Offline Alternative: OpenAI Whisper

Although the Google API is excellent for most use cases, it requires an active internet connection. If you need full privacy or want to process audio without depending on external services, OpenAI Whisper is the best free, open-source alternative. It runs entirely on your local machine using your GPU or CPU, and its accuracy frequently surpasses paid commercial services, especially for technical vocabulary and multiple speakers.

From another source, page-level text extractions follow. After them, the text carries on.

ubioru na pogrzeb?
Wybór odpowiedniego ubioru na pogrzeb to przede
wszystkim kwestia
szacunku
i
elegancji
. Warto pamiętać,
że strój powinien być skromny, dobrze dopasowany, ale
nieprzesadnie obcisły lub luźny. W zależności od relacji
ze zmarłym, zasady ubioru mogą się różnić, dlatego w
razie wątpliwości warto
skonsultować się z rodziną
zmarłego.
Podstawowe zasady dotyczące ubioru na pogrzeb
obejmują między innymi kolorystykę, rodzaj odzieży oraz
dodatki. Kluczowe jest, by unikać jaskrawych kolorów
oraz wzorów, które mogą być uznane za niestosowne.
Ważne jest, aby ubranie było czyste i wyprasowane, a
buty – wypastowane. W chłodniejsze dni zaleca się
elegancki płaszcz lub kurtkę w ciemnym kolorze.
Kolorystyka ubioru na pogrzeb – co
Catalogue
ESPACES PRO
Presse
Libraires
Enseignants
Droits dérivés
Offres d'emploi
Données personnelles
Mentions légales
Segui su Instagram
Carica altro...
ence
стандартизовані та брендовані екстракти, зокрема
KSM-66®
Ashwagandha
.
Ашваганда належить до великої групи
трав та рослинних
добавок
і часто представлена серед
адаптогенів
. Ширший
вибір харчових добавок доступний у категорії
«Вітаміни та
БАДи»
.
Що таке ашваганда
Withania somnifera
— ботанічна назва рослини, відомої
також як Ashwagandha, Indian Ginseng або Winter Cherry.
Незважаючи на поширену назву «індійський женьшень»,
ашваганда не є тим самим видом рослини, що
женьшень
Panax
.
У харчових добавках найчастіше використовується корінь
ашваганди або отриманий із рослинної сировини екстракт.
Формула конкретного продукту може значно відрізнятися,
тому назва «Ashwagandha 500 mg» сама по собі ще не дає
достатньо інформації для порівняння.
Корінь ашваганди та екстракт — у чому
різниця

Whisper requires installing PyTorch and the openai-whisper package, making it heavier than SpeechRecognition. But for large-scale projects that demand the highest possible accuracy, it is the current industry gold standard for free transcription.

Building a Desktop Tool with a File Picker

If you want to turn this script into a polished desktop application where anyone can browse for a file and click a button to transcribe it, the guide on creating graphical interfaces with Tkinter in Python covers exactly how to wrap backend scripts like this into a proper window with buttons and file dialogs. This is the difference between a developer tool and something you can share with non-technical colleagues.

Frequently Asked Questions

Can I convert MP3 files directly with SpeechRecognition?

Not natively. You need to use pydub to convert the MP3 to WAV format first, then pass the WAV file to the recognizer as shown in this guide.

Do I need to pay to use the Google Speech API through Python?

The SpeechRecognition library uses a public demonstration endpoint from Google that requires no API key. It is free but has limitations on audio duration and request volume for heavy usage.

How do I improve accuracy for technical terms or specialized vocabulary?

The free Google API offers limited control over vocabulary. For domain-specific terms, Whisper or a custom fine-tuned model will provide significantly better results.

Is there a file size limit for transcription?

Very large files can cause connection timeouts or memory errors. The best practice is to split long recordings into chunks of no more than 60 seconds before sending them to the recognizer.

Can I transcribe audio in real time from a microphone?

Yes. SpeechRecognition provides a sr.Microphone() class that captures and transcribes live audio from your input device in real time with just a few extra lines of code.

What is the difference between SpeechRecognition and OpenAI Whisper?

SpeechRecognition is an interface layer that connects to various online engines including Google’s. Whisper is a deep learning model that runs fully offline on your machine, with much higher accuracy for complex audio.

Why does my script return an UnknownValueError?

This typically occurs when the audio is too quiet, too noisy, or contains only silence during the analyzed segment. Try increasing the recording volume or improving the original audio quality before transcribing.

Do I need a powerful GPU to run Python transcription?

For the web API approach (Google), you only need an internet connection. For running Whisper locally, a GPU significantly speeds up processing, but the library works on CPU as well, just more slowly for longer recordings.

How do I save the transcribed text to a Word or PDF document?

Use python-docx to write the resulting text string into a Word document, or fpdf to generate a PDF. Both libraries accept a plain Python string as input and can be installed via pip in a few seconds.